To read Boxplot, first there is a line at the center, this indicates the median of all the data points. Median is the value at the center when you sort the data from the smallest to the largest.
With this Boxplot showing the distribution of Age by Gender. We can see the median age of Male is about 51 and Female is 45.
Now, the bottom of each box indicates 1st quartile or 25th percentile. The top of each box indicates 3rd quartile or 75th percentile.
So the box itself shows the range of 50% of the data at the center.
With this example, we can see the central 50% age range of female is between 29 and 59.
Lastly, a top end of the line indicates the max value and a bottom end of line indicates the max value.
With this example, we can see that the youngest female is 12 and the oldest is 75 in this data set.
Now, let’s take a look at how we can use Boxplot in Exploratory.
Here is the Employee data and we want to visualize the distribution of Monthly Income (the last column in the picture) by Job Role.
We can select Boxplot chart and assign Job Role to X-Axis and Monthly Income to Y-Axis.
We can quickly sort the boxplot bars.
Since the boxplot shows the distribution of data so we need to pick one summarized measure to sort the bars.
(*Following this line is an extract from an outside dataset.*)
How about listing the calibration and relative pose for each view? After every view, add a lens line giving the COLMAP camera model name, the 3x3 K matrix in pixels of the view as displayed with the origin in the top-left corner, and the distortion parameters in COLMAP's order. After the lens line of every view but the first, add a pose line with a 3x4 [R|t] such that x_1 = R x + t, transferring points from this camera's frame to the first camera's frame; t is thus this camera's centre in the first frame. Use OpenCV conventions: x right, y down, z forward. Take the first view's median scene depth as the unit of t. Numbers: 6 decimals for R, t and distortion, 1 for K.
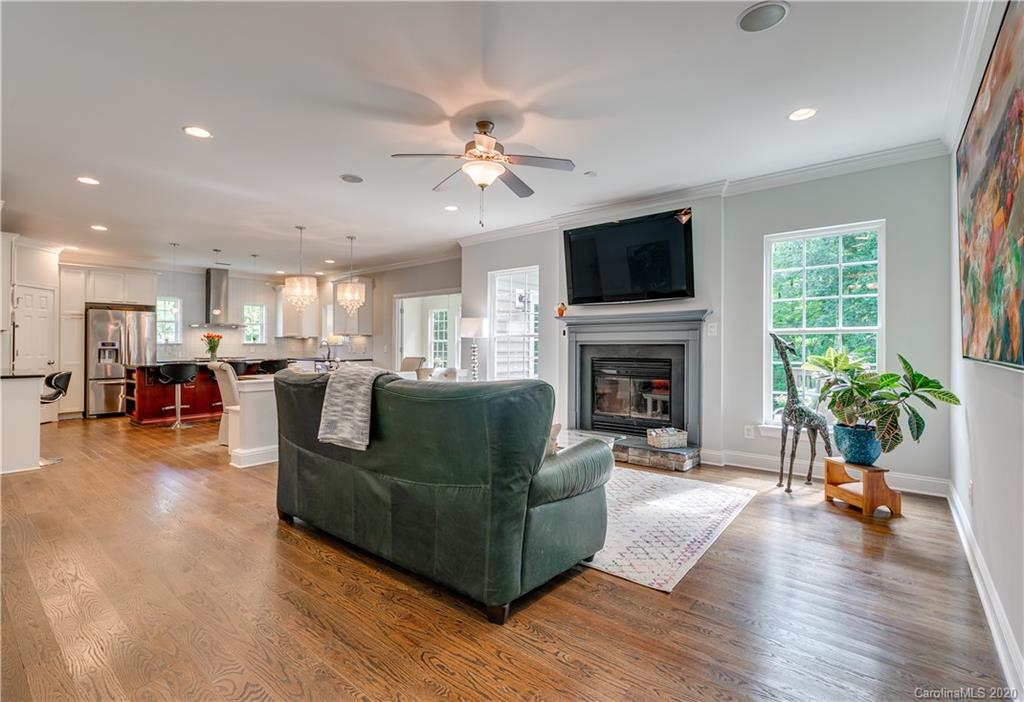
lens RADIAL K [[474.4, 0, 506.5], [0, 474.4, 341.4], [0, 0, 1]] dist [-0.009069, -0.000690]
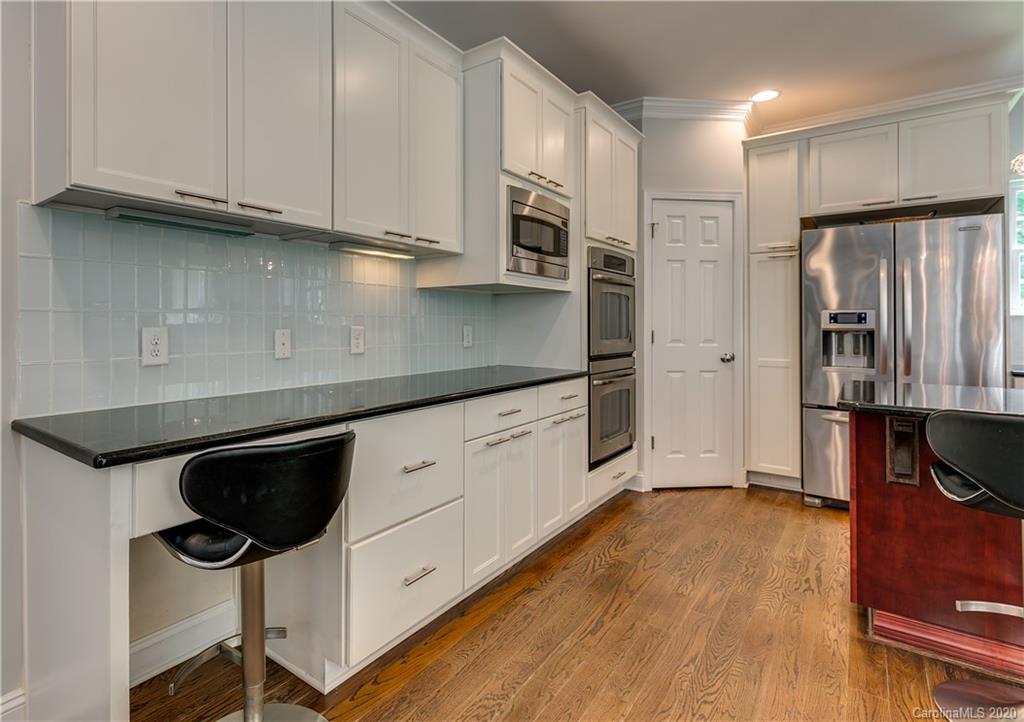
lens RADIAL K [[525.7, 0, 437.1], [0, 525.7, 322.9], [0, 0, 1]] dist [0.000380, 0.000116]
pose [[0.014035, 0.000932, -0.999901, -0.442580], [0.009165, 0.999957, 0.001060, 0.006920], [0.999860, -0.009179, 0.014026, 0.686446]]
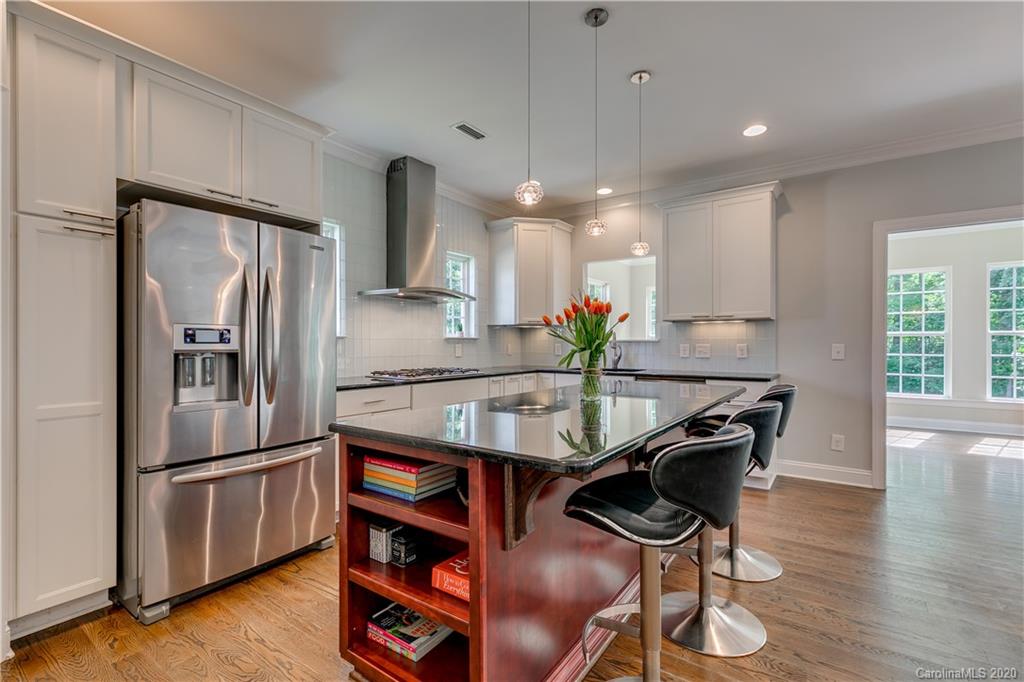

The default is Median, but you can change this from the property.
We can assign a column to Color so that we’ll have multiple groups in each category of X-Axis.
Here, I’m assigning Gender column to Color.
If you want to change the color palette, you can select Color Setting from the menu.
Select one of the pre-defined color palettes or create your own with ‘Custom’ option!
When you have outlier (or extreme) data it often makes it harder to understand the distribution.
The boxplot chart excludes the outlier values by default by excluding any values outside of 1.5 IQR (Inter Quantile Range) range.
You can check ‘Include Outlier’ checkbox to show the outlier values if needed.